Urinary incontinence is a common problem among postmenopausal women, including 64% of the 25,597 women in the Women's Health Initiative (WHI) study for whom baseline urinary continence data were available. Hormone replacement therapy, which has come under fire in the past couple of years, has long been prescribed for the treatment of urinary incontinence in post-menopausal women-so in addition to studying the effects of hormone therapy (either estrogen or estrogen plus progesterone) on cardiovascular disease and other health problems, the WHI collected data on its effects on incontinence.
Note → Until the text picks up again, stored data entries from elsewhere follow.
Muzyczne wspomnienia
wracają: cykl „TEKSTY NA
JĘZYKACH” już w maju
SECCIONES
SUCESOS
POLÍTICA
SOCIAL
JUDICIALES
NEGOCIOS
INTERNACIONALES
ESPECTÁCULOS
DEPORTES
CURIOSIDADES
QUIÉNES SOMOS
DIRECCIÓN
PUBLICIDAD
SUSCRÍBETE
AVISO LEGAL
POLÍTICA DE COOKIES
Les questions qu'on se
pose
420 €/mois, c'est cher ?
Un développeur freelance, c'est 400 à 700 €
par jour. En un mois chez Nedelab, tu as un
Unfortunately, after one year of hormone therapy, there were more new cases of stress, urge, and mixed urinary incontinence among women taking either hormone regimen than among women taking placebo, with the highest incidence among women taking estrogen only. And women taking hormones who had reported incontinence at baseline, especially those taking estrogen alone, experienced greater intensification of symptoms (the frequency of leakage, the volume of urine leaked, the extent to which their incontinence bothered them and limited their activities) at one year than did those taking placebo.
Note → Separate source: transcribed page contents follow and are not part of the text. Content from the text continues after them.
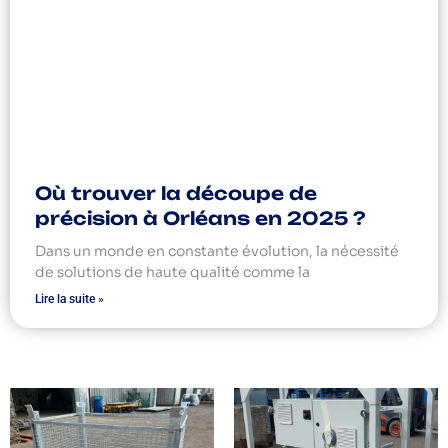
Où trouver la découpe de
précision à Orléans en 2025 ?
Dans un monde en constante évolution, la nécessité
de solutions de haute qualité comme la
Lire la suite »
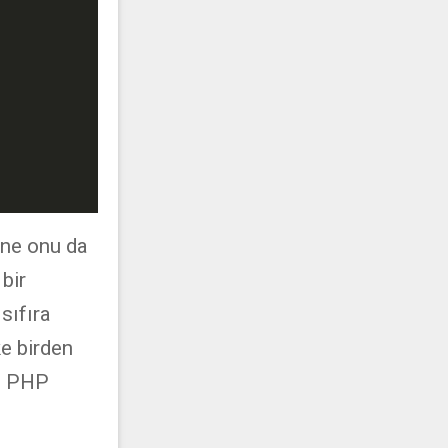
ne onu da
bir
sıfıra
ke birden
kü PHP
In other words, the therapy believed to be preventing and treating urinary incontinence in postmenopausal women was actually increasing its symptoms, the associated disability, and the onset of new cases. To find effective treatment, the authors recommend further research. Controlled trials are needed to determine whether other preparations of estrogen and progesterone have comparable adverse effects on bladder control in postmenopausal women. -Fran Mennick, BSN, RN


Hendrix SL, et al. JAMA 2005;293(8):935-48.